En pratique, concernant les bêtabloquants, cet effet métabolique potentiel ne doit pas être pris en compte en particulier lorsque le bénéfice de ces classes sur le pronostic et/ou les symptômes est démontré : insuffisance cardiaque, post-infarctus du myocarde, angor, migraine, troubles du rythme, hyperthyroïdie, HTA systolique pure du sujet âgé, etc.
Chez l’hypertendu en prévention primaire avec syndrome métabolique à haut risque de développer un diabète, le bêtabloquant n’est pas un choix préférentiel surtout si une alternative est possible.
Concernant les diurétiques, la résistance à l’insuline est induite par l’hypokaliémie et celle-ci sera de toute façon à dépister et à contrôler pour limiter le risque de troubles du rythme. De fait, la situation métabolique ne doit pas être un frein à l’utilisation du diurétique en particulier chez le diabétique où l’importance d’un contrôle strict de la pression artérielle a été démontrée ou suggérée pour réduire le risque de micro et/ou de macroangiopathie dans 3 essais randomisés : UKPDS, ADVANCE et HOT.
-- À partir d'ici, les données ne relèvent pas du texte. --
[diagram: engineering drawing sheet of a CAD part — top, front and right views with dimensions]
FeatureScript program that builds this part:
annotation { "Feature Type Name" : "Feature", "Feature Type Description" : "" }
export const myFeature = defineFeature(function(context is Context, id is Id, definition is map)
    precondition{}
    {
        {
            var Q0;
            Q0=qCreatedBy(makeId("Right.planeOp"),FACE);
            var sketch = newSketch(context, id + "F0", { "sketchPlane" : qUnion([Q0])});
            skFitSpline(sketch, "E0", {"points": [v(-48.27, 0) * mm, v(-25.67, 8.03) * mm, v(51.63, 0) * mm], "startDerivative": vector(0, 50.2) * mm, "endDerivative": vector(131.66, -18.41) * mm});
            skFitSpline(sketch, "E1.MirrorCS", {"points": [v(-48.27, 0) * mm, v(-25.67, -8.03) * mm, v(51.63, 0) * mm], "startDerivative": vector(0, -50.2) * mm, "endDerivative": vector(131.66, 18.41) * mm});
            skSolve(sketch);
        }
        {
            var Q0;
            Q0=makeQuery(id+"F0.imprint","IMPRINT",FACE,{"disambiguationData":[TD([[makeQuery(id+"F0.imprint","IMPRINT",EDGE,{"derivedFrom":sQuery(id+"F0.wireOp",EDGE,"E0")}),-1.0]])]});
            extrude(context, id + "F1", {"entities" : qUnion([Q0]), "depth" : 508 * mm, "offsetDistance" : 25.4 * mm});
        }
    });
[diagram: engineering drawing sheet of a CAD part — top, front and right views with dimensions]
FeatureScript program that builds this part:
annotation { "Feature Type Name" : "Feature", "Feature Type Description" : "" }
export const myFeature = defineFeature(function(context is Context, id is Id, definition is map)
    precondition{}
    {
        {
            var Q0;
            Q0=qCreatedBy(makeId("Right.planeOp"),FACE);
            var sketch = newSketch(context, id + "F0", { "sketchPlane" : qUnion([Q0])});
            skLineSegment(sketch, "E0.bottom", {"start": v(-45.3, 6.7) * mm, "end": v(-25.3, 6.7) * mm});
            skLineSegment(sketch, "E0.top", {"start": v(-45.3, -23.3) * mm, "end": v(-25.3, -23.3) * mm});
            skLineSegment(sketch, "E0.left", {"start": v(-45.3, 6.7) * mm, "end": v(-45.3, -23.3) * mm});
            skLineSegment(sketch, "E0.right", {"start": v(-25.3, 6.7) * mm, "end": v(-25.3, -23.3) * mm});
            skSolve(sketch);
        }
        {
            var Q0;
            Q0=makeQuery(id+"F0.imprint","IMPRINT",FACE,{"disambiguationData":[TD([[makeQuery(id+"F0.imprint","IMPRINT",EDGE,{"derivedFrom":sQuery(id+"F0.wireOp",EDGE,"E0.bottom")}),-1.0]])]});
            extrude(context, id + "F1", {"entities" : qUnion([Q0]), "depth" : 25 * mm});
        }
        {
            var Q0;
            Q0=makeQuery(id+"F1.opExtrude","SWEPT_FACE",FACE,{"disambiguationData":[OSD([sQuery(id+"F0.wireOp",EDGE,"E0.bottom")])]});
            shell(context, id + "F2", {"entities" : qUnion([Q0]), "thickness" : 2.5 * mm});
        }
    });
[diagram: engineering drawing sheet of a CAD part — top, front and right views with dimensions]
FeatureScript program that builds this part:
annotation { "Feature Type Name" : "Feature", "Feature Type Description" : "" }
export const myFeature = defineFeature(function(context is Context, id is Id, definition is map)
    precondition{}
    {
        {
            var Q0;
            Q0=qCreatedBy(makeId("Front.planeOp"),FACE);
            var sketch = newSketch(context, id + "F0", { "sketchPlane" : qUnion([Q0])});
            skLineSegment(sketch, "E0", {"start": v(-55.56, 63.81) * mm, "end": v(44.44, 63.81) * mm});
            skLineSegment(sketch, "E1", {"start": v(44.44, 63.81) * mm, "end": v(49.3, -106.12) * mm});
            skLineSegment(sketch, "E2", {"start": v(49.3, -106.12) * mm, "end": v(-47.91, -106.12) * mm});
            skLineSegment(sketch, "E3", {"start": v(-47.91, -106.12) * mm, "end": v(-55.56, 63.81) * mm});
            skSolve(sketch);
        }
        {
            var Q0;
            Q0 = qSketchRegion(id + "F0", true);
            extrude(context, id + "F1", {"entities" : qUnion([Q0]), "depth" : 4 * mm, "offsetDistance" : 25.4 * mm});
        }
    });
Prescrire une association synergique
Combiner les antihypertenseurs pour disposer d’une association synergique requiert une expertise pharmacologique. Le plus fort niveau de preuve est apporté par une étude en plan factoriel des différents composants de l’association envisagée. Cette méthodologie permet de sélectionner les combinaisons pour lesquelles l’addition des molécules induit une baisse de pression artérielle supérieure à celle amenée par chacun des composants. Elle permet aussi de déterminer les posologies pour lesquelles il existe une relation dose-effet. Les dossiers d’enregistrement des combinaisons fixes remplissent ces exigences. À cet égard, ce processus de validation me paraît être le gage d’une sécurité et d’une efficacité renforcées, comparé à la fabrication « artisanale » d’une combinaison d’antihypertenseurs par le praticien. Cela, bien entendu, n’exclut pas le recours à une fabrication « sur mesure » pour s’adapter à la situation clinique d’un patient s’écartant manifestement de la norme.
En pratique
L’HTA résistante est fréquente en pratique quotidienne. Elle est associée à un risque accru. L’interrogatoire et quelques examens simples permettent de discerner la plupart du temps des facteurs favorisants. Chez l’hypertendu à haut risque cardiovasculaire, l’éradication de ces facteurs de résistance et l’installation d’une combinaison d’antihypertenseurs permettent d’obtenir le contrôle de l’HTA.
Les combinaisons fixes sont des outils commodes pour installer une association d’antihypertenseurs aux effets synergiques et dans des gammes de posologies garantissant une relation dose-effet.